From first line to last, print the records exactly, but leave out the pictures.

_RECORDS SHOWN:_

┏━━

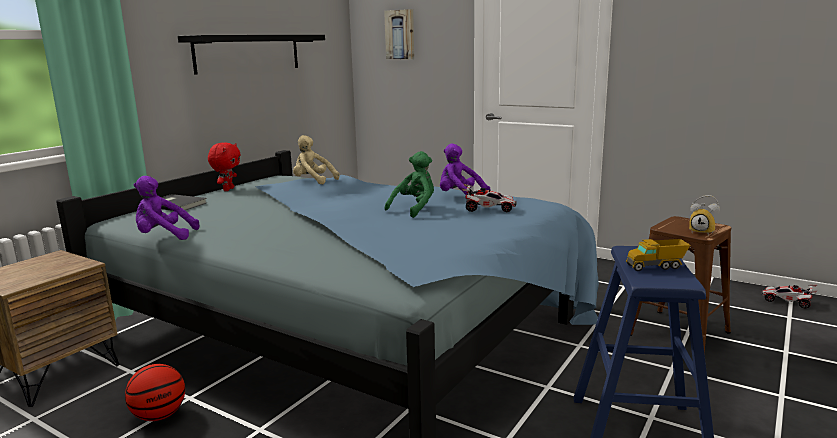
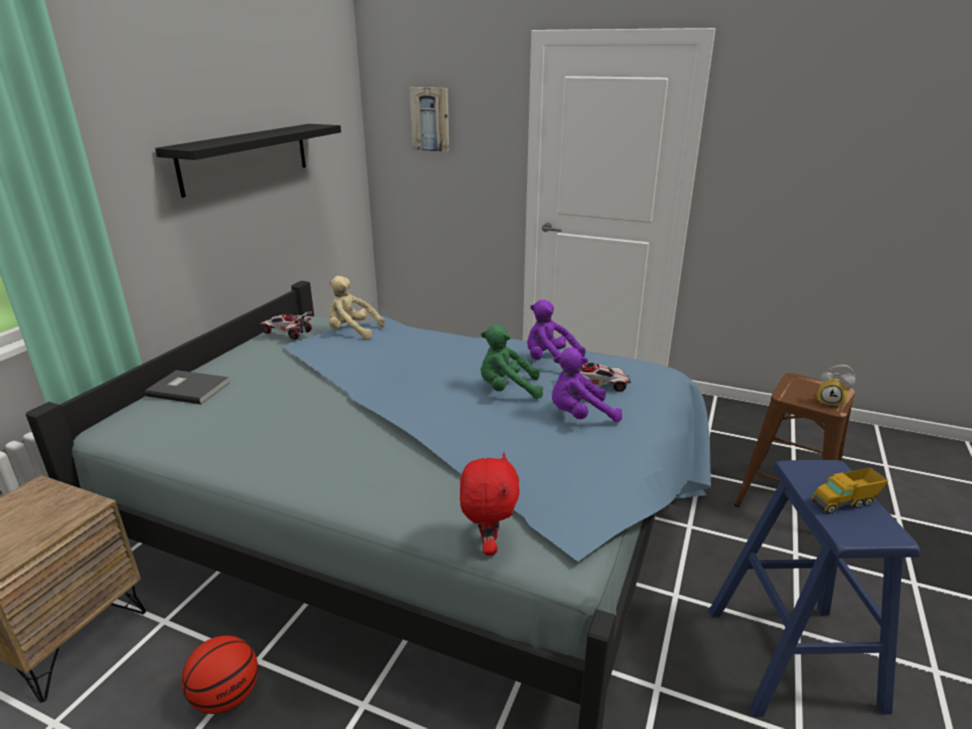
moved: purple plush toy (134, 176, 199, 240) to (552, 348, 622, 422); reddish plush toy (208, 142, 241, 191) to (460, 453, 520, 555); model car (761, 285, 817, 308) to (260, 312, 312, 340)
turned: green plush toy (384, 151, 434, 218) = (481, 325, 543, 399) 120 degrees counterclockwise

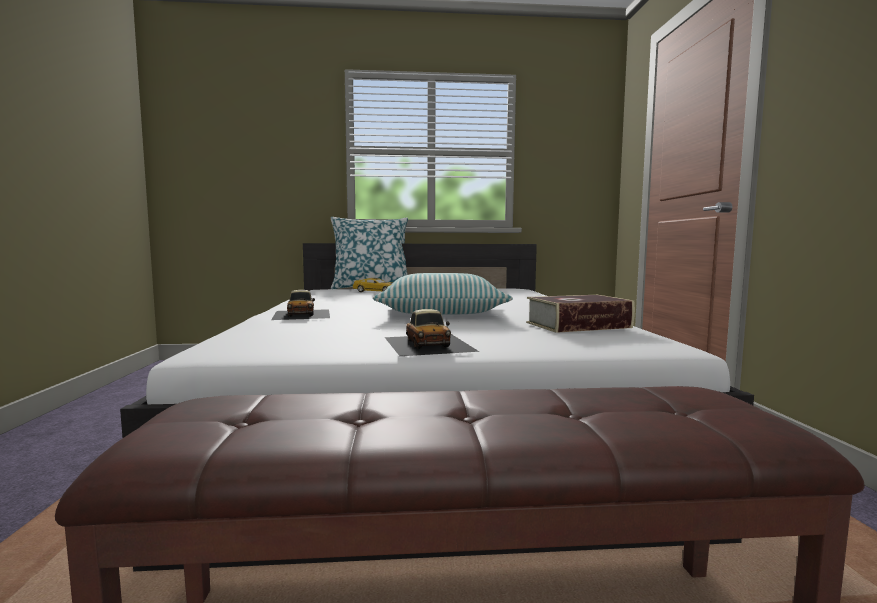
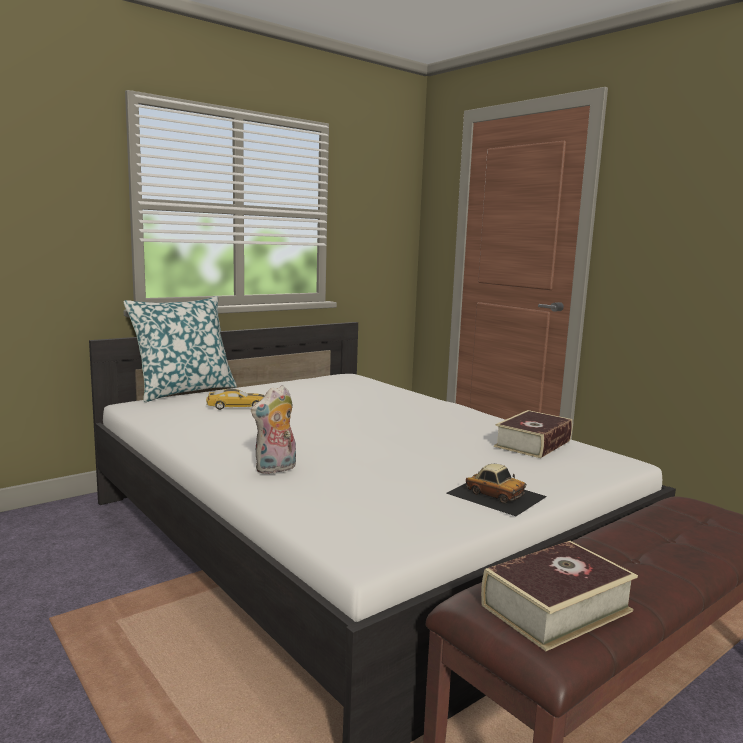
removed: throw pillow (373, 273, 513, 315)
added: book (481, 541, 638, 651)
replaced: model car (271, 290, 330, 320) to plush toy (251, 385, 296, 474)

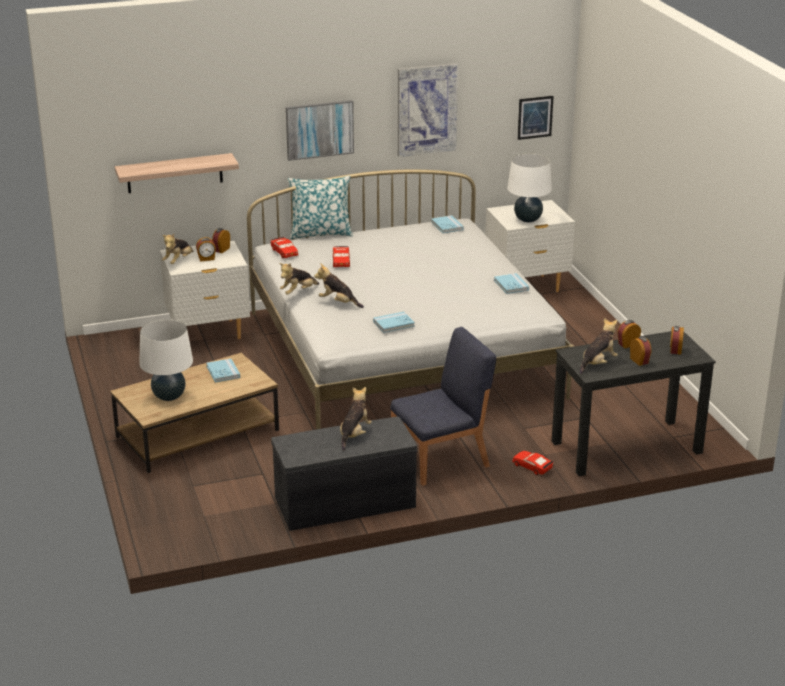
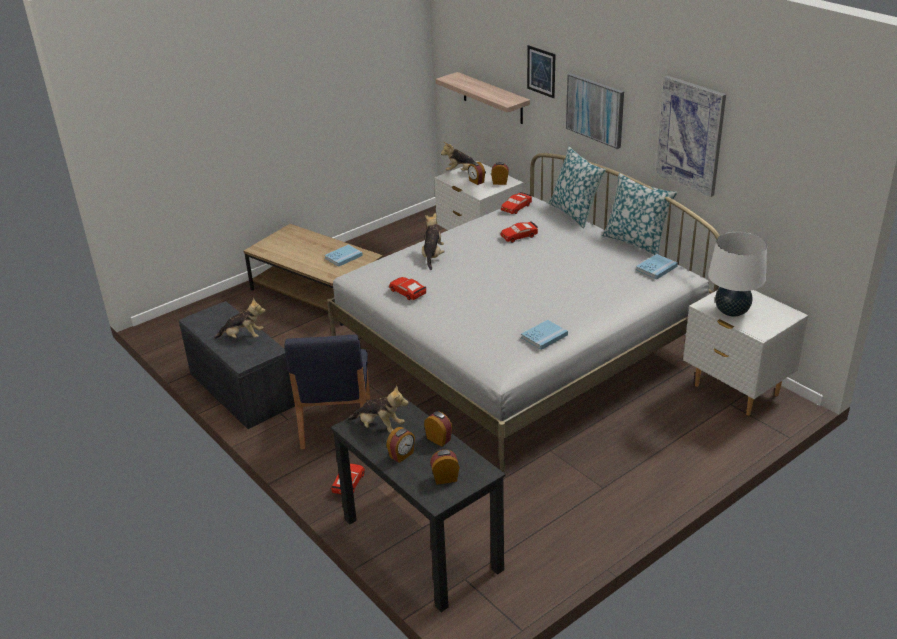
removed: white table lamp (139, 319, 193, 401); plush toy (279, 263, 319, 295)
added: throw pillow (602, 173, 677, 255)
moved: wall art (518, 96, 554, 140) to (527, 45, 555, 98)
replaced: blue-coloured book (373, 312, 415, 333) to reddish model car (389, 277, 426, 300)
turned: blue-coloured chair (390, 327, 496, 486) = (284, 335, 370, 449) 45 degrees clockwise

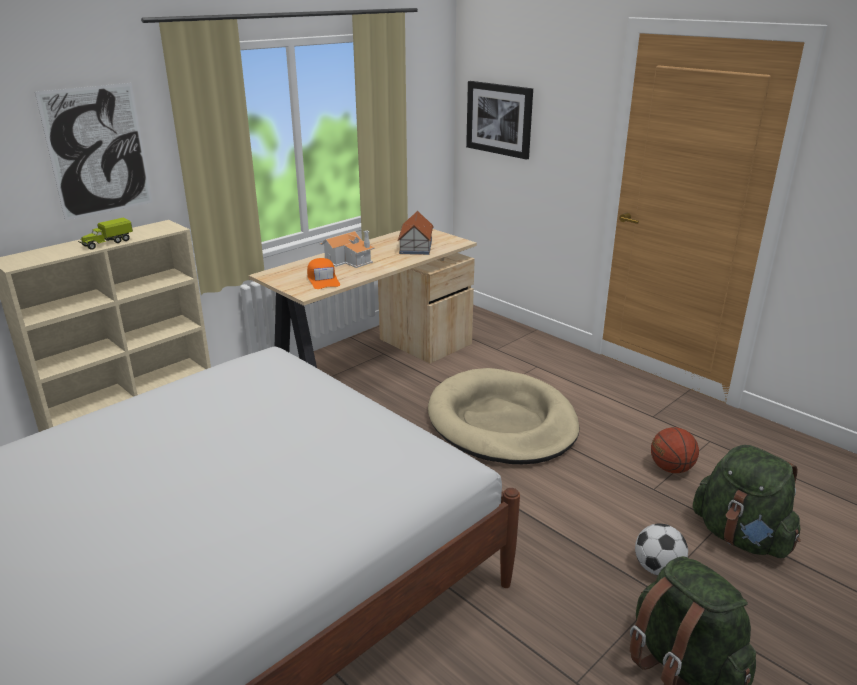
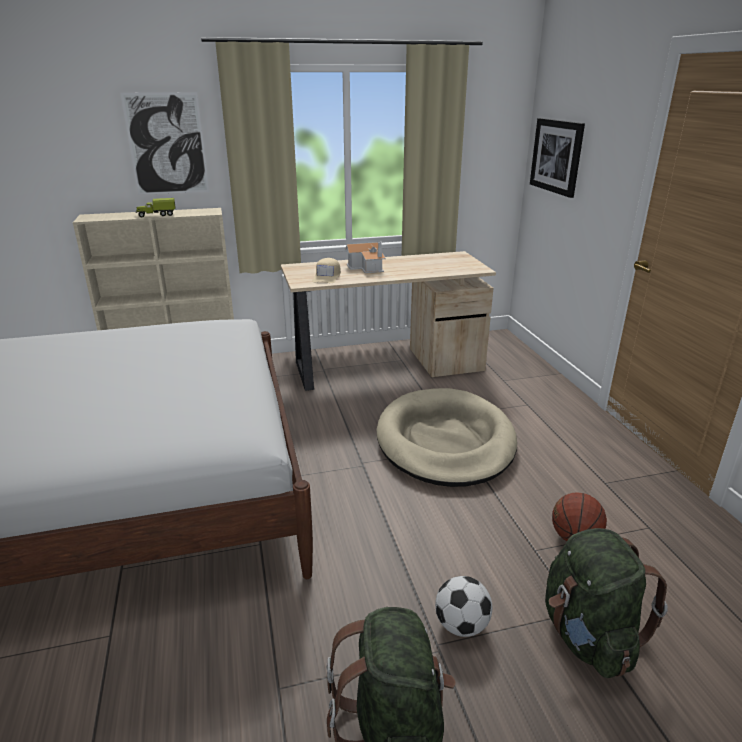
removed: model house (397, 211, 433, 255)
recoloured: orange baseball cap (307, 258, 340, 289) to beige baseball cap (312, 258, 341, 283)

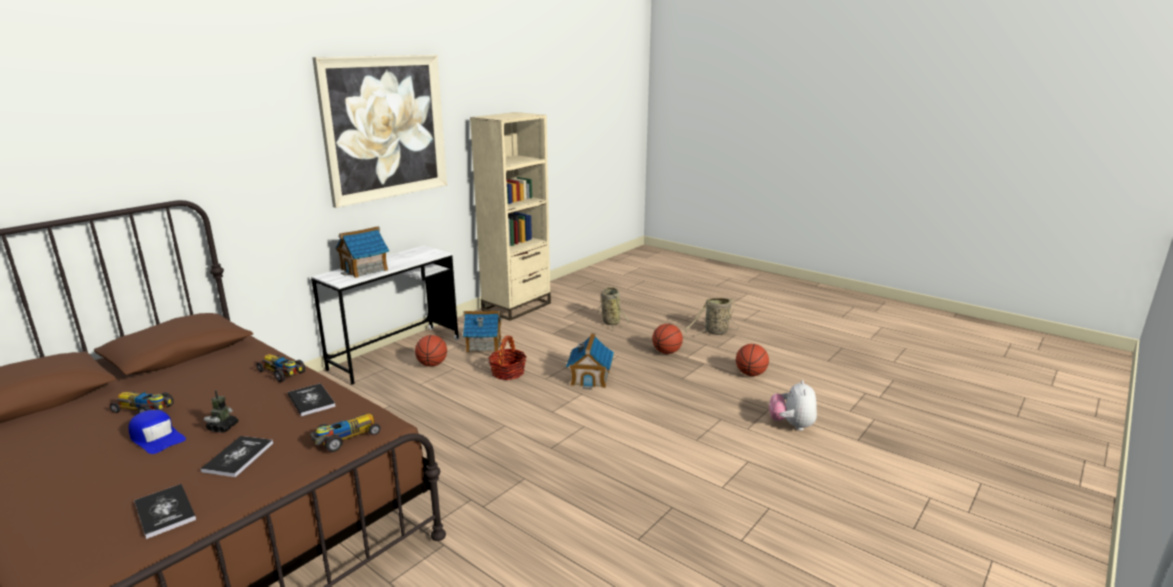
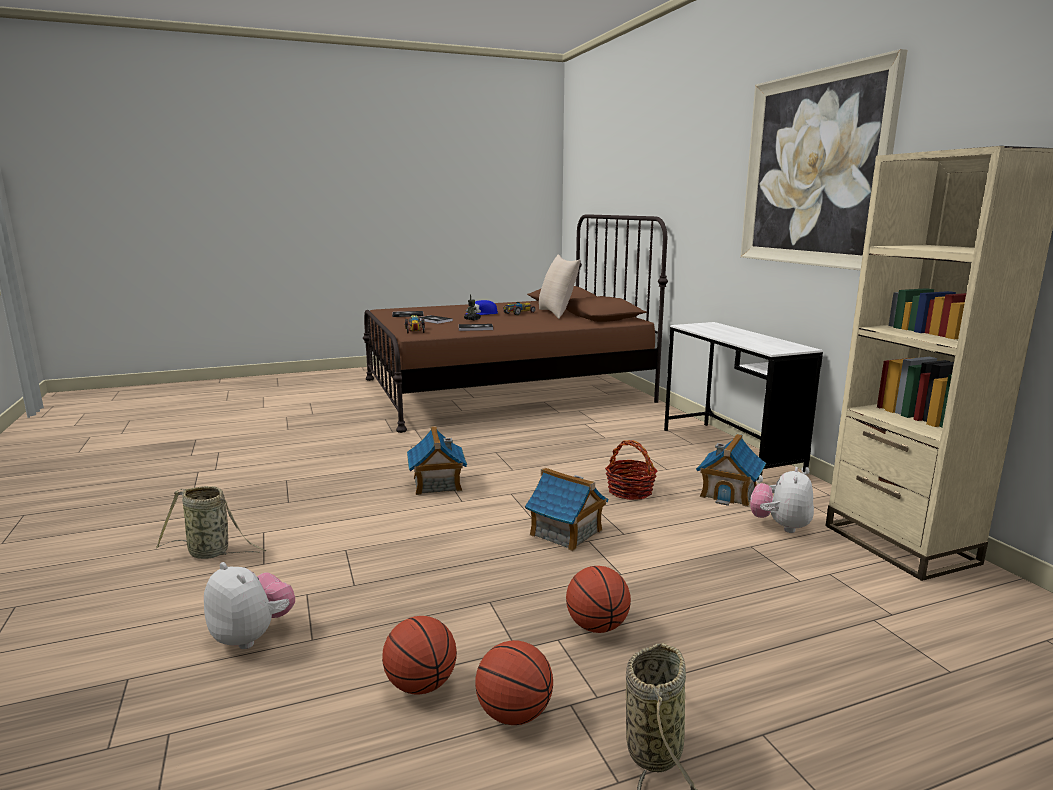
removed: model car (256, 354, 305, 382)
added: beige throw pillow (539, 255, 580, 319); plush toy (750, 467, 814, 533)
moved: model house (335, 226, 389, 278) to (407, 426, 467, 495); ball for basketball (415, 335, 447, 366) to (475, 640, 553, 725); basket (599, 287, 630, 328) to (156, 486, 266, 559)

┗━━

_ANSWER BELOW:_
moved: purple plush toy (134, 176, 199, 240) to (552, 348, 622, 422); reddish plush toy (208, 142, 241, 191) to (460, 453, 520, 555); model car (761, 285, 817, 308) to (260, 312, 312, 340)
turned: green plush toy (384, 151, 434, 218) = (481, 325, 543, 399) 120 degrees counterclockwise

removed: throw pillow (373, 273, 513, 315)
added: book (481, 541, 638, 651)
replaced: model car (271, 290, 330, 320) to plush toy (251, 385, 296, 474)

removed: white table lamp (139, 319, 193, 401); plush toy (279, 263, 319, 295)
added: throw pillow (602, 173, 677, 255)
moved: wall art (518, 96, 554, 140) to (527, 45, 555, 98)
replaced: blue-coloured book (373, 312, 415, 333) to reddish model car (389, 277, 426, 300)
turned: blue-coloured chair (390, 327, 496, 486) = (284, 335, 370, 449) 45 degrees clockwise

removed: model house (397, 211, 433, 255)
recoloured: orange baseball cap (307, 258, 340, 289) to beige baseball cap (312, 258, 341, 283)

removed: model car (256, 354, 305, 382)
added: beige throw pillow (539, 255, 580, 319); plush toy (750, 467, 814, 533)
moved: model house (335, 226, 389, 278) to (407, 426, 467, 495); ball for basketball (415, 335, 447, 366) to (475, 640, 553, 725); basket (599, 287, 630, 328) to (156, 486, 266, 559)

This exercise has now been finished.